My favorite topic to talk about is Emotional Intelligence. It is mental wellness that fits into a business lexicon. We all want to be treated kindly, listened to, understood and encouraged in whatever endeavor we attempt. This is great for mental health, communication, and business as we attempt to create strong connections in all sectors.

Every talk I give to leaders regarding Emotional Intelligence, I ask “How many of you have experienced a boss or leader that has had a negative effect on your performance, career or self-image?” The room instantly fills with hands held high like the apex of a roller coaster ride. The feverish murmur among chair neighbors begins to swell, followed by slight laughter about the unbelievable treatment that they have undergone.

After a few seconds, we focus and I follow up with this question “ok then, where are these leaders in this room? The crowd now instantly quiets, and their faces tell are unsure if I am really asking them to fess up. I have never had someone admit that they were the symbiot of negative leadership that had been modeled by bad behavior. How can we all acknowledge this pandemic of leadership crisis and yet, not one of us is a carrier of the virus? Albert Bandura Social Learning Theory has long proven that even casual observation leads to repetitive behavior, even if that behavior is not positive.

Psuedo-redemption is often attempted as the leaders (who are brave enough to comment in this section of our program) are adamant that they would never do XYZ as the predecessor had.

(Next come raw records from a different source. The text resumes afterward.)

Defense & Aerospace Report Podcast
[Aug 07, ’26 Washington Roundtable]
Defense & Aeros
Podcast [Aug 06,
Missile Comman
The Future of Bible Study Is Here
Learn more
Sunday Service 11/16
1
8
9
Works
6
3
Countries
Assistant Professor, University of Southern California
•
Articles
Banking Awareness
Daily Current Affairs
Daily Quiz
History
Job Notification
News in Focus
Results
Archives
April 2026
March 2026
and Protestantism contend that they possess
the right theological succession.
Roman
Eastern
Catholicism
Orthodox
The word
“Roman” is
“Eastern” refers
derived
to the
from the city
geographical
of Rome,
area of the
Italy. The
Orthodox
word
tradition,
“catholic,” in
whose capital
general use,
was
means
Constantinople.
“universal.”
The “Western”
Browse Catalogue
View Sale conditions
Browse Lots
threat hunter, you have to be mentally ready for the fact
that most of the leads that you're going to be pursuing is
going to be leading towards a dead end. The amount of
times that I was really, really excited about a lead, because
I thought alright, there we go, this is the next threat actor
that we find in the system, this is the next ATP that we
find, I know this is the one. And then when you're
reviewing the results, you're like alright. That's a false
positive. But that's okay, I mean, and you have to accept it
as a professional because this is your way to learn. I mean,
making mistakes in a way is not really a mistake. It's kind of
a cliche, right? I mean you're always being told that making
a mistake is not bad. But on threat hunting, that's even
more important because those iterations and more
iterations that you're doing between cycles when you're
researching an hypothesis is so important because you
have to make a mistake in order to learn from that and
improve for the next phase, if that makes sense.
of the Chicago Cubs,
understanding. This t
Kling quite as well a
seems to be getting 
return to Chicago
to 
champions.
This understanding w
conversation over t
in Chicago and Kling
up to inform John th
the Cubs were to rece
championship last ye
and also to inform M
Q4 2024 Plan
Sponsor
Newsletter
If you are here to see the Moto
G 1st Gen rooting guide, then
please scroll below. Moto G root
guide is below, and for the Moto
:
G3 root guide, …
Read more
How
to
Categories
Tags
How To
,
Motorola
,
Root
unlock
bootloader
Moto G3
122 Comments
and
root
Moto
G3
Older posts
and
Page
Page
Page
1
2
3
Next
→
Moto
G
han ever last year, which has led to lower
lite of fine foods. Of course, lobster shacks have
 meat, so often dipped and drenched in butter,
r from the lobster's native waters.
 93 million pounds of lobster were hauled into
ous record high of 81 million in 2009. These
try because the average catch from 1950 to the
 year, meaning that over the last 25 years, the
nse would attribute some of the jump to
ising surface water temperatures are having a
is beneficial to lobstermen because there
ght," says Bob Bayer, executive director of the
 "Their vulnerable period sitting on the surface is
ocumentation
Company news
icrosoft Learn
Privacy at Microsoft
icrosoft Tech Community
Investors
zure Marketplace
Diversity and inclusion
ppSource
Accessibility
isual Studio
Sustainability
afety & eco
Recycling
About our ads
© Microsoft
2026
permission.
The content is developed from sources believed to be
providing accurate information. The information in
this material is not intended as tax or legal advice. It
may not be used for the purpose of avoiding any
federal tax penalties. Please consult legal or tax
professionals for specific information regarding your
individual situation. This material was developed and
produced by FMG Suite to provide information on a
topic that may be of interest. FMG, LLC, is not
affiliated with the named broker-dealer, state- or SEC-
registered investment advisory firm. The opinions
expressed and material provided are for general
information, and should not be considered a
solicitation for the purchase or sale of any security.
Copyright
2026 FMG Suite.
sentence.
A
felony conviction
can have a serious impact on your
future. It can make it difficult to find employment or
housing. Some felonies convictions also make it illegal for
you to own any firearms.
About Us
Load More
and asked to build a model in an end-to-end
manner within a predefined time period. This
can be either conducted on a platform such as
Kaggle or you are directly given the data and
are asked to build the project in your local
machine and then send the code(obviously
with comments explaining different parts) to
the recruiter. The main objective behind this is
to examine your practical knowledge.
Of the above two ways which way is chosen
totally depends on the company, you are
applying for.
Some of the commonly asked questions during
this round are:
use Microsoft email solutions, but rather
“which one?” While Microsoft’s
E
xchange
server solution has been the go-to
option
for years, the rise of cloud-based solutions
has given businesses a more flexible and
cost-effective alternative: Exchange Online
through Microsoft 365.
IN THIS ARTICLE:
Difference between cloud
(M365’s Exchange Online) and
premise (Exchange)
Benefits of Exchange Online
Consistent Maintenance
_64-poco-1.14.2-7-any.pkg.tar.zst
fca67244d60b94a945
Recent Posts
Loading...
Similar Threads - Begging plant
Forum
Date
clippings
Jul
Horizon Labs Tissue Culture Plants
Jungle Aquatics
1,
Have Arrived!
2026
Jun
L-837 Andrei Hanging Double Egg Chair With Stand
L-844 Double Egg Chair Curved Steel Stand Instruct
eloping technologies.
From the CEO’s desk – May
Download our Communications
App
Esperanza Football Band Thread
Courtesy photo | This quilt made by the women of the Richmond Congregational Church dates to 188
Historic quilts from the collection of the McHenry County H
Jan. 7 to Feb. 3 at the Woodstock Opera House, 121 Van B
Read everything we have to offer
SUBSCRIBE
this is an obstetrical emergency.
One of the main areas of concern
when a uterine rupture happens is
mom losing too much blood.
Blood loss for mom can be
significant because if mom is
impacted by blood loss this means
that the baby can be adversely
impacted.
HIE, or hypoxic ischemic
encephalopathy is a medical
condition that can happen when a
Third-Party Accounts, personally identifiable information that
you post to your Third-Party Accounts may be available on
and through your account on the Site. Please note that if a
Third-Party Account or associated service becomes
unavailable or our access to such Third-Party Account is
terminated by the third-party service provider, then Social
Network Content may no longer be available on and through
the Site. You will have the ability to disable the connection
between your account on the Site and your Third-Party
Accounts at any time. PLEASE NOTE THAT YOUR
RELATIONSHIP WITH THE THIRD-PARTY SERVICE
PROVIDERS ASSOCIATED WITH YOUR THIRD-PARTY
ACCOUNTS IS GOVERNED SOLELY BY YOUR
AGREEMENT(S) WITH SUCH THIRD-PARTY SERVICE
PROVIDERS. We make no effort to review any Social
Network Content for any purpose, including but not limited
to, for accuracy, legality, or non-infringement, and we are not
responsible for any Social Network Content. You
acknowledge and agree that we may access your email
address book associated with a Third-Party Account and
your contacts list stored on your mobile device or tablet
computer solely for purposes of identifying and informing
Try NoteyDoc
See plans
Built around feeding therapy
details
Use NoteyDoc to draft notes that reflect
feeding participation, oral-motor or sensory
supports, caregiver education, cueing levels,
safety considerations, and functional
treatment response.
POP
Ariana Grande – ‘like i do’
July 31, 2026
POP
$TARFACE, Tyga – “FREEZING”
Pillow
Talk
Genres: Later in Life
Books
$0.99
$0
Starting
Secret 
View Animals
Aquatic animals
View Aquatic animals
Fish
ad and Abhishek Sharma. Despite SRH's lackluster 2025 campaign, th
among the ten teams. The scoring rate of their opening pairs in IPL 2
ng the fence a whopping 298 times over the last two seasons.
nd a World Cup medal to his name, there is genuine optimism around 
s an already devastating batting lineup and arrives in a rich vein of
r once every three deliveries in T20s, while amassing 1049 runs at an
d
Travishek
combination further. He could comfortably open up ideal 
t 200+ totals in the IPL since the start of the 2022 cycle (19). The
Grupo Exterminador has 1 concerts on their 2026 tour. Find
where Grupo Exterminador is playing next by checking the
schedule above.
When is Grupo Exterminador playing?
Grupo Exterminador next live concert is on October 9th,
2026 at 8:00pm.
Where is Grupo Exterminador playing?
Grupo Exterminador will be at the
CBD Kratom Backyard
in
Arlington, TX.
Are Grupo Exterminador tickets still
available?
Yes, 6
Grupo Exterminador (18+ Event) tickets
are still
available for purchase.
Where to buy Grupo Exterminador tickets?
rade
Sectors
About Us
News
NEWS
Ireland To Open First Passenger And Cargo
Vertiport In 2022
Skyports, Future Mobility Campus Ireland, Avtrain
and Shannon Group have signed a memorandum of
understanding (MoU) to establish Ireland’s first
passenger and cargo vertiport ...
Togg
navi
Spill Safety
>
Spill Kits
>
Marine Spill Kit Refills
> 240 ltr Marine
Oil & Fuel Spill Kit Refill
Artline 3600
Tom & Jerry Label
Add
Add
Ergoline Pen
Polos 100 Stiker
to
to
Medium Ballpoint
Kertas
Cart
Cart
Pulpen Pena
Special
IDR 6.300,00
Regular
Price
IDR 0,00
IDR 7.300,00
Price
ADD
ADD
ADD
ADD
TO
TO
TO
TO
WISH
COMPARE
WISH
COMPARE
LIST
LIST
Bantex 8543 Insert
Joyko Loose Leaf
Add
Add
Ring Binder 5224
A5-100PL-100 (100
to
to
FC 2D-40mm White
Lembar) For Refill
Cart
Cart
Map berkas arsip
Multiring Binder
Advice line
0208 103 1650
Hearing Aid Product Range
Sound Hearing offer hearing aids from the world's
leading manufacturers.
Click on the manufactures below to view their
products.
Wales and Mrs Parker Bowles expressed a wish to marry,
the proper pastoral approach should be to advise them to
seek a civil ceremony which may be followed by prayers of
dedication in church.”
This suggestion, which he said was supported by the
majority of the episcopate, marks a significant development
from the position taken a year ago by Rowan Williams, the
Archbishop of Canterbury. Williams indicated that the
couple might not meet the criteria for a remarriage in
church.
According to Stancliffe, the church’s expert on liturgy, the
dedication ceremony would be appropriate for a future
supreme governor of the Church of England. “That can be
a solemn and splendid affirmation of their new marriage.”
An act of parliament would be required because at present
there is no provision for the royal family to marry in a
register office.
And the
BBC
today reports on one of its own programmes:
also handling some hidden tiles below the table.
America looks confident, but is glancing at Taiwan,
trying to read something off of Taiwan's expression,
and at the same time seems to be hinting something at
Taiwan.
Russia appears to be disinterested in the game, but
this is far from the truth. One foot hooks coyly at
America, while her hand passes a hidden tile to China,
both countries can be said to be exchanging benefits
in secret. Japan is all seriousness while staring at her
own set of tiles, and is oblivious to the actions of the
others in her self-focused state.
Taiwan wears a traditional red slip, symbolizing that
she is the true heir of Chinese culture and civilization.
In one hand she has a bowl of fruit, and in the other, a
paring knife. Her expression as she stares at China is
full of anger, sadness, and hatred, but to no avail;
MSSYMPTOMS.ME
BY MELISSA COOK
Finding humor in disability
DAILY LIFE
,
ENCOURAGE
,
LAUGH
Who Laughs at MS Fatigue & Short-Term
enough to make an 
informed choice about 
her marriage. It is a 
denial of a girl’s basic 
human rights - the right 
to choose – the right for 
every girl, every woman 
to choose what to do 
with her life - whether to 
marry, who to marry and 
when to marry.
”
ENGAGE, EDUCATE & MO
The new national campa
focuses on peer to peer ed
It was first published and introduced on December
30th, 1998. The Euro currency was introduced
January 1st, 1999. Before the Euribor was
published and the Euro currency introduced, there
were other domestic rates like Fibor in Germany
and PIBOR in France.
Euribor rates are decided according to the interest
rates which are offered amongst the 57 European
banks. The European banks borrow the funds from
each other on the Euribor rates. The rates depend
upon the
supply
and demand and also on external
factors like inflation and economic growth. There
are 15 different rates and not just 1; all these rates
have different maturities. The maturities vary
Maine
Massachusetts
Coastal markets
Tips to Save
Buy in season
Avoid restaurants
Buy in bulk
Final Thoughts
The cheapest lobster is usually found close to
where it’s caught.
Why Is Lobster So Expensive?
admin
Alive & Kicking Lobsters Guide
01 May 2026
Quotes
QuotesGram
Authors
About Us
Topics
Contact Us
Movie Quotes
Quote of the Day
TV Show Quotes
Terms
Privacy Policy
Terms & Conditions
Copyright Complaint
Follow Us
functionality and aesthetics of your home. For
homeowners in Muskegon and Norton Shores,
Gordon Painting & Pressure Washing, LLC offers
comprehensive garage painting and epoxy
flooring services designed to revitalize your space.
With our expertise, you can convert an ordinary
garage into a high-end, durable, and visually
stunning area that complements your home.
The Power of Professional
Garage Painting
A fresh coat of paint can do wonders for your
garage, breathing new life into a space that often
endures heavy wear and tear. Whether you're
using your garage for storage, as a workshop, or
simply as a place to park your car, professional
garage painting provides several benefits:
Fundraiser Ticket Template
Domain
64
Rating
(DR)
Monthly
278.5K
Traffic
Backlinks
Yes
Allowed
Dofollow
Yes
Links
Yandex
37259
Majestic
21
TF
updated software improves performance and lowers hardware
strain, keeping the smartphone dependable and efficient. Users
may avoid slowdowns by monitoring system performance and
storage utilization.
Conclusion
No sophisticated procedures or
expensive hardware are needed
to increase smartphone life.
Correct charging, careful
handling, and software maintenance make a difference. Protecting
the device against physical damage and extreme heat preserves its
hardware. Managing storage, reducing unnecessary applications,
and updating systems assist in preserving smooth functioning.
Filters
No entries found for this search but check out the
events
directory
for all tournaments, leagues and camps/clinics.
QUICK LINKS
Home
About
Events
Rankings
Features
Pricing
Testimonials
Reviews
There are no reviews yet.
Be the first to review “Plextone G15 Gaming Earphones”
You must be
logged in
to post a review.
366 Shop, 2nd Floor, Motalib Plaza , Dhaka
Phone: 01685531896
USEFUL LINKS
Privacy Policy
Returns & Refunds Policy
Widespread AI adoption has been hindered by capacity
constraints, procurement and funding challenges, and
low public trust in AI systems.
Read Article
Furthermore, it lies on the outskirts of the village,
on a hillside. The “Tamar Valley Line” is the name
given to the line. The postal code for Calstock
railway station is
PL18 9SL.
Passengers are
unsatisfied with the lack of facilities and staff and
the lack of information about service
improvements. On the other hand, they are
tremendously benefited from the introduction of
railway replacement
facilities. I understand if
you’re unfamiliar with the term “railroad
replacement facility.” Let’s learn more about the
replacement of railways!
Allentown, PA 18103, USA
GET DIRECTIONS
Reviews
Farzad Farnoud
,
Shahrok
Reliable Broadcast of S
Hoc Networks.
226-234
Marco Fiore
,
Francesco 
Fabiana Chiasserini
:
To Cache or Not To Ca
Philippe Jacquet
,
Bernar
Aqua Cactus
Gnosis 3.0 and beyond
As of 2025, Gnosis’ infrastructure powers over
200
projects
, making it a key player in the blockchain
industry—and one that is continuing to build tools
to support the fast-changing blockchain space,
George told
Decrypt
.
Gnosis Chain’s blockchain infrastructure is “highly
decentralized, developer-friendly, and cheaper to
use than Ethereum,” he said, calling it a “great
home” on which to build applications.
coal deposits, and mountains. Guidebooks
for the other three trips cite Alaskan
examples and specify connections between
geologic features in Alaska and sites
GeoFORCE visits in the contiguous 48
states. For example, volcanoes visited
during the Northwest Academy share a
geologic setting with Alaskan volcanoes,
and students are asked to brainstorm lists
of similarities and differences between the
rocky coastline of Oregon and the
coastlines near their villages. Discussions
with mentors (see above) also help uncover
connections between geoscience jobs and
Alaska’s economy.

I work with both leader and employee and promise that the actions shown by leaders follow a pattern of grievances that is as dependable the hands that just went up 5 minutes earlier. The room of employees responds identically to the leaders. We are the same.

As leaders, we must constantly take an internal emotional inventory of how we react and respond to others. The thought of not being as unaware as the last leader is the smallest victory I can think of. We must own our actions, and commit to improving them with rigorous feedback. Every single interaction we have is an opportunity to improve how we relate. If I have ever been like them, (I have), I apologize and will keep striving for better. I hope to make Bandura and his bobo dolls envious.